Report all lines in the records that hold the string "correction".
Available data: Begin
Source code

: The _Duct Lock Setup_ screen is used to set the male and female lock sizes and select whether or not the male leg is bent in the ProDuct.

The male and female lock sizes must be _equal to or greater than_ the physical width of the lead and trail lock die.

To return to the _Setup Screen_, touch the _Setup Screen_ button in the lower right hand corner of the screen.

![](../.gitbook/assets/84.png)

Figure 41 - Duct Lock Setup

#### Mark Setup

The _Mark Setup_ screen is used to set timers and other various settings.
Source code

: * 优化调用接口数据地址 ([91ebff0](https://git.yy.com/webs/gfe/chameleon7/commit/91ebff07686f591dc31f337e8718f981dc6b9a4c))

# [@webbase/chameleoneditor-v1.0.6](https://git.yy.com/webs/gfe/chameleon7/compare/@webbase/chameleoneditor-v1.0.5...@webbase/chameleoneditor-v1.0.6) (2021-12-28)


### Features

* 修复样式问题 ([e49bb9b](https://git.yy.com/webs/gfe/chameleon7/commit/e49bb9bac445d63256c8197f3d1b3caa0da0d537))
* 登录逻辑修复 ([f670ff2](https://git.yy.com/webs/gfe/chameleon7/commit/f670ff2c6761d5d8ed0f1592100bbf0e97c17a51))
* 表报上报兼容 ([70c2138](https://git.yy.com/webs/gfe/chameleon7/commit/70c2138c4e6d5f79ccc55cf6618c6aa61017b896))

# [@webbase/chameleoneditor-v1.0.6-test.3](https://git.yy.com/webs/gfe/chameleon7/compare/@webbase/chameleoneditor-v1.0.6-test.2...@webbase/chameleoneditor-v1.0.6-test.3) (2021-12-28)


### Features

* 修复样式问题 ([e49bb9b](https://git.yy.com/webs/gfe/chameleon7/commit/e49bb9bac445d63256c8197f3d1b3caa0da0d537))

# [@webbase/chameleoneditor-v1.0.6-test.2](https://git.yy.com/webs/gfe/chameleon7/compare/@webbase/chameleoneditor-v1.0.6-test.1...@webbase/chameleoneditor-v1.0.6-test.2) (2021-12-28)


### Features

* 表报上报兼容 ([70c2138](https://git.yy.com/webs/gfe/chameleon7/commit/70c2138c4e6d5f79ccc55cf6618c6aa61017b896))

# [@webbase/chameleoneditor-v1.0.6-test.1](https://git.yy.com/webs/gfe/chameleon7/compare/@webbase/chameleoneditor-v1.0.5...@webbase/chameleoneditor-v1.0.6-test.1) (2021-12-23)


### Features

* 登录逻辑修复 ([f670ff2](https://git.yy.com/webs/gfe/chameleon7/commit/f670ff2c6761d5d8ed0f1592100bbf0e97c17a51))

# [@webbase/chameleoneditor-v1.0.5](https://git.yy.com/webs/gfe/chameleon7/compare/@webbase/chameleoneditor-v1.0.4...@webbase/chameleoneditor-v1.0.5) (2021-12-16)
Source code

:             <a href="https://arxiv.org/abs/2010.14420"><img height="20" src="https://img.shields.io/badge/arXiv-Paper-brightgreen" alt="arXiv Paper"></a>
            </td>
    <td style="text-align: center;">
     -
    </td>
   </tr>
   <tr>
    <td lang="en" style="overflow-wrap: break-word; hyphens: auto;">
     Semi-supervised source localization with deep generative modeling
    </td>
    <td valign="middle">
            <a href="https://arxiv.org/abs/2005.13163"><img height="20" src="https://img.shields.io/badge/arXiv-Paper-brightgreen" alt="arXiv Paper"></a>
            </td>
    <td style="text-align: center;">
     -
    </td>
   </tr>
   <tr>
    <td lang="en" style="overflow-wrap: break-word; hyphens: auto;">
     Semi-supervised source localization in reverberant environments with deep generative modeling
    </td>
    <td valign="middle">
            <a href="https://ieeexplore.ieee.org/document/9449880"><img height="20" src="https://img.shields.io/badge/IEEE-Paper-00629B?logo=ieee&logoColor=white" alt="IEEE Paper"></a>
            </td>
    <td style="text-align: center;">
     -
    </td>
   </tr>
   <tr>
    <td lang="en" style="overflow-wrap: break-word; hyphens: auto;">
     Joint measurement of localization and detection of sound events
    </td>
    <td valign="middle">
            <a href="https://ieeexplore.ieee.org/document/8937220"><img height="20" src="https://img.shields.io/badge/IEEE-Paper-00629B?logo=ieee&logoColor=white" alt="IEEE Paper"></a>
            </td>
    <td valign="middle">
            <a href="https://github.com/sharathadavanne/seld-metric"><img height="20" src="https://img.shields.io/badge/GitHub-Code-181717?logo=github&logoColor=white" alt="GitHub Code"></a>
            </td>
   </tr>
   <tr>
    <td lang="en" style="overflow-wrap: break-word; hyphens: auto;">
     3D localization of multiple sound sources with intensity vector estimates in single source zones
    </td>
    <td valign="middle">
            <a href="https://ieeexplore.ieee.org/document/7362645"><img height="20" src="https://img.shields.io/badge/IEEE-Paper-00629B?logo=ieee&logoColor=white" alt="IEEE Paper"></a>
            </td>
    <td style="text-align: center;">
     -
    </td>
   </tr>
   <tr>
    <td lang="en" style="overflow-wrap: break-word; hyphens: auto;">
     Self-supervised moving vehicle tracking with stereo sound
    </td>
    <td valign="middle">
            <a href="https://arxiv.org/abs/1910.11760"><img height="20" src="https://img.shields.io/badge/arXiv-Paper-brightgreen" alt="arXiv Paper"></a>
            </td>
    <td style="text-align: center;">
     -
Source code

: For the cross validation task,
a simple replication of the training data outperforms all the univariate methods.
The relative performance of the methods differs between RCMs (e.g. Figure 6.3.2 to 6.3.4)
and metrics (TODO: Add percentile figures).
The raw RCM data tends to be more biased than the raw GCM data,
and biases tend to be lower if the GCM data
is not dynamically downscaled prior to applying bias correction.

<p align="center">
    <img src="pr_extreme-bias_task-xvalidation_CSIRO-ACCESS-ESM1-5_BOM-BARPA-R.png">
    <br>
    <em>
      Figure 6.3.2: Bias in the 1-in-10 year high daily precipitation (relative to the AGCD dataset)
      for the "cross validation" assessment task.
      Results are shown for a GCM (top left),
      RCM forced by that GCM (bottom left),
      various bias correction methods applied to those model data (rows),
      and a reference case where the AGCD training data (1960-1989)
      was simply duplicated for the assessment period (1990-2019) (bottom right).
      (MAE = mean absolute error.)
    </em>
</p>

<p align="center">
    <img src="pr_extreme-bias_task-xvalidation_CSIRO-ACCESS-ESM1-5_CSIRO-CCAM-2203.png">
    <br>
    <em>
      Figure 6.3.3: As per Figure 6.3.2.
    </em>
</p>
Available data: End
Task answer >>
is not dynamically downscaled prior to applying bias correction.
      various bias correction methods applied to those model data (rows),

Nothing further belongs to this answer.